> Task
Every line containing the word "HVAC" must be pulled from the records.

*** Task inputs ***

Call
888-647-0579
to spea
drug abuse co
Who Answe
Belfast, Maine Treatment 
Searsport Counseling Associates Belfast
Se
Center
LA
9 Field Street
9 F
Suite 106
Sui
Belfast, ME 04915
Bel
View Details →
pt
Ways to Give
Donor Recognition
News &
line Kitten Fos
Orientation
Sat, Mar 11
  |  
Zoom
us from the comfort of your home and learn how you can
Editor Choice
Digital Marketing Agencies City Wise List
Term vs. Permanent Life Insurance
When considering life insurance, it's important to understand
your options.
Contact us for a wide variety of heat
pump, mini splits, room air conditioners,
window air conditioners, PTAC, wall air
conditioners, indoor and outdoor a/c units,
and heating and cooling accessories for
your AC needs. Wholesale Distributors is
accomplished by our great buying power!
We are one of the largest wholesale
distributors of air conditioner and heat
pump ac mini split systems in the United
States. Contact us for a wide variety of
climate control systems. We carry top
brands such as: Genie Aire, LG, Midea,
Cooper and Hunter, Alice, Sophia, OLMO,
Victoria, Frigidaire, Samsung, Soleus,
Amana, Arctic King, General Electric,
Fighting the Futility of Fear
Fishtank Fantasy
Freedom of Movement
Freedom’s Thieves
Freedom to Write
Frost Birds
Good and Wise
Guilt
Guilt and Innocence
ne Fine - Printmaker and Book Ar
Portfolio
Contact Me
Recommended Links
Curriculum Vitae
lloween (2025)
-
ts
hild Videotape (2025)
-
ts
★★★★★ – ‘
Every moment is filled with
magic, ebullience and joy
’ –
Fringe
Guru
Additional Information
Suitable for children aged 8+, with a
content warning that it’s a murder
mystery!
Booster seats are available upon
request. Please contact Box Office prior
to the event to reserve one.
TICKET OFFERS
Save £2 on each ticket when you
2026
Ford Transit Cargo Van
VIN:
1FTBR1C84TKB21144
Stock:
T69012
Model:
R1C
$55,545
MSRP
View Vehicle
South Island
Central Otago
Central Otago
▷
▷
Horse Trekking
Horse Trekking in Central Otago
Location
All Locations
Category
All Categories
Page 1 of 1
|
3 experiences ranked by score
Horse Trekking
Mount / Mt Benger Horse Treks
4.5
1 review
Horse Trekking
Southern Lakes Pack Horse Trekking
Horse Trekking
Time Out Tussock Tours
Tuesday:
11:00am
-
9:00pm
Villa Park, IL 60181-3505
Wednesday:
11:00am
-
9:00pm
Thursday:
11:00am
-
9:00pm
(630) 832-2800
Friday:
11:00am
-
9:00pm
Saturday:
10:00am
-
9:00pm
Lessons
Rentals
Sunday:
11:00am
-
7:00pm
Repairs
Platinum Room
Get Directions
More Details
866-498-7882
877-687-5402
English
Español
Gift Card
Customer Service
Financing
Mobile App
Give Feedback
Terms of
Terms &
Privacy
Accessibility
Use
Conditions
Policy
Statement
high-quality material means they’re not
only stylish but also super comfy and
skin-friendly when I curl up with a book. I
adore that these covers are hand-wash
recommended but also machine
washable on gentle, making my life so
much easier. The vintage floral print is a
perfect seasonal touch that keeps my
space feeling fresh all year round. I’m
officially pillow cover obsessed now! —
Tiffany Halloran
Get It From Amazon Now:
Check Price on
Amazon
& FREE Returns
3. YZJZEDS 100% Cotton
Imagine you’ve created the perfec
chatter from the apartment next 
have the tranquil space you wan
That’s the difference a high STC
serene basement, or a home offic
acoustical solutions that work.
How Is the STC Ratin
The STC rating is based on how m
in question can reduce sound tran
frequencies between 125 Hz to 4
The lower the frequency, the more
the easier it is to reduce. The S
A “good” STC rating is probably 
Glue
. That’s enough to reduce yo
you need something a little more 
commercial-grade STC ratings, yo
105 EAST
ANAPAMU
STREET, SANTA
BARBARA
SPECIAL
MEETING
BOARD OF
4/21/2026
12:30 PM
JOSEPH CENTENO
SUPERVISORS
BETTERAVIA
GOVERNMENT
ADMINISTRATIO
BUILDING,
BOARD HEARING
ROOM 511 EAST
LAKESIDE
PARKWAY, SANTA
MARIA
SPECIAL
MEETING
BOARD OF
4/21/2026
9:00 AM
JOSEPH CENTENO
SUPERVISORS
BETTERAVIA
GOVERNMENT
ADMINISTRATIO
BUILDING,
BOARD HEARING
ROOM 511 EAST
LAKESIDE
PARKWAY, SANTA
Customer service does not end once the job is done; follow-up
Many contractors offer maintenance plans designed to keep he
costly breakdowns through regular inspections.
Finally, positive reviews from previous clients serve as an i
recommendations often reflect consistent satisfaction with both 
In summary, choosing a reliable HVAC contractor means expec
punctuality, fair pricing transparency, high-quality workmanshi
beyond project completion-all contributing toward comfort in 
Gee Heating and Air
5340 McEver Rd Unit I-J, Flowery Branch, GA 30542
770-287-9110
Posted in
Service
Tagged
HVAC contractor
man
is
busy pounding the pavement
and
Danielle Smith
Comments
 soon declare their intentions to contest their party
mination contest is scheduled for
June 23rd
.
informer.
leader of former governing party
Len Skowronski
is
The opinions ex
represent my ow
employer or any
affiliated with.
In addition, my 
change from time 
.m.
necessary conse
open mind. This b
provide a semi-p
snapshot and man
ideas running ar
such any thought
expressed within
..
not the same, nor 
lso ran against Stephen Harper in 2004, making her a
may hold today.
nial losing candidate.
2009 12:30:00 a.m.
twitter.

***

> Result for this task
In summary, choosing a reliable HVAC contractor means expec
HVAC contractor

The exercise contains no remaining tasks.